How to complete this task —
Setting aside any pictures, reproduce the data exactly.

Task data —
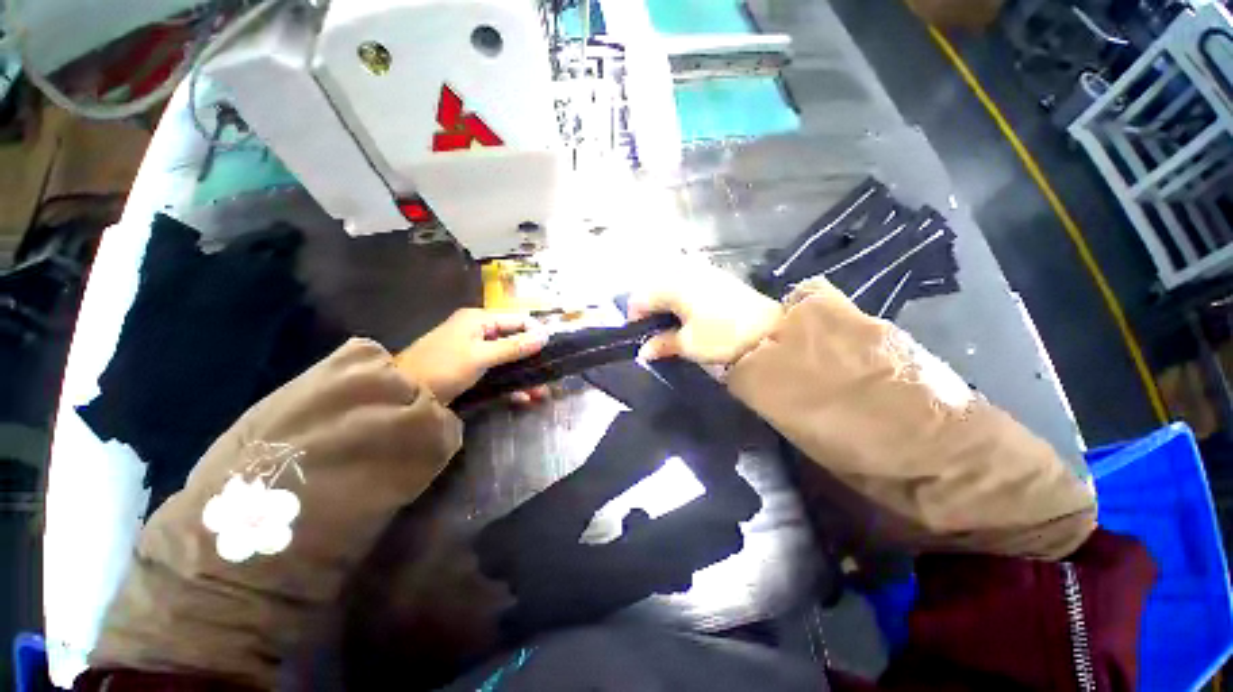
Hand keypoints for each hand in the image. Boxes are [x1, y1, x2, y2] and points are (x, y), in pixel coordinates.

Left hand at [394, 309, 547, 403]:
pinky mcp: (471, 366)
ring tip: (540, 392)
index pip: (518, 319)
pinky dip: (510, 381)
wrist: (403, 394)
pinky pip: (497, 369)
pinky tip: (522, 396)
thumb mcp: (480, 356)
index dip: (536, 332)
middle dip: (532, 358)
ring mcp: (474, 349)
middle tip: (549, 375)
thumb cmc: (442, 368)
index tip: (553, 350)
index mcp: (479, 319)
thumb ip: (514, 346)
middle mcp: (478, 330)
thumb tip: (545, 336)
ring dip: (524, 373)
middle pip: (515, 339)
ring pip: (508, 357)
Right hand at [628, 263, 783, 365]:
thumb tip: (644, 351)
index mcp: (671, 285)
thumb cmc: (721, 336)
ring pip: (670, 285)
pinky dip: (682, 298)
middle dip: (651, 311)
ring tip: (675, 326)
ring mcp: (701, 270)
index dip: (636, 320)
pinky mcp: (716, 275)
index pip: (639, 299)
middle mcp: (683, 271)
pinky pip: (687, 283)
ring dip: (666, 305)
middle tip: (658, 334)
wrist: (768, 330)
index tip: (643, 338)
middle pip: (653, 289)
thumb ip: (661, 344)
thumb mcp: (687, 344)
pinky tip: (691, 315)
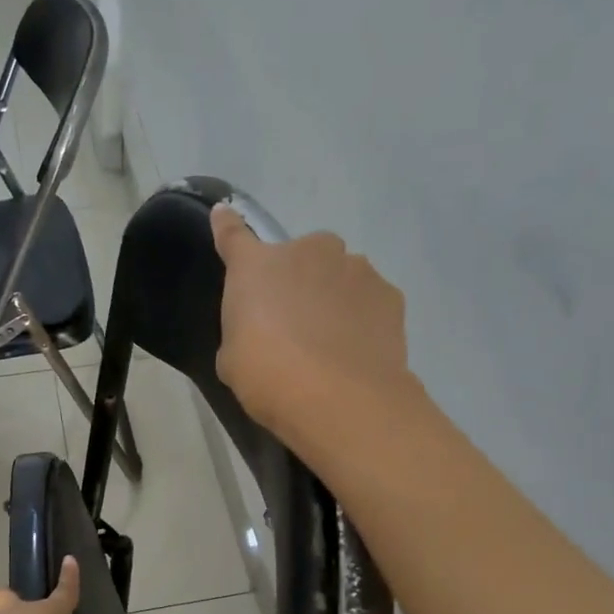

Answer section —
Hand keypoints for each hand in the image. Boxes are [x1, y1, x2, y2] and points are (x, y), in pixel coordinates.

Left hand at [394, 309, 547, 403]:
pinky mcp: (471, 366)
ring tip: (540, 392)
index pip: (518, 319)
pinky dip: (510, 381)
wrist: (403, 394)
pinky pip: (497, 369)
pinky tip: (522, 396)
thumb mcp: (480, 356)
index dip: (536, 332)
middle dip: (532, 358)
ring mcp: (474, 349)
middle tip: (549, 375)
thumb cmc: (442, 368)
index tip: (553, 350)
index mcp: (479, 319)
thumb ip: (514, 346)
middle mcp: (478, 330)
thumb tip: (545, 336)
ring dip: (524, 373)
middle pip: (515, 339)
ring pip: (508, 357)
Right hand at [628, 263, 783, 365]:
thumb tip: (644, 351)
index mcp: (671, 285)
thumb cmc: (721, 336)
ring pip: (670, 285)
pinky dip: (682, 298)
middle dip: (651, 311)
ring tip: (675, 326)
ring mcp: (701, 270)
index dip: (636, 320)
pinky mcp: (716, 275)
index pip: (639, 299)
middle mcp: (683, 271)
pinky pip: (687, 283)
ring dip: (666, 305)
middle tip: (658, 334)
wrist: (768, 330)
index tip: (643, 338)
middle pip: (653, 289)
thumb ip: (661, 344)
thumb mcp: (687, 344)
pinky tip: (691, 315)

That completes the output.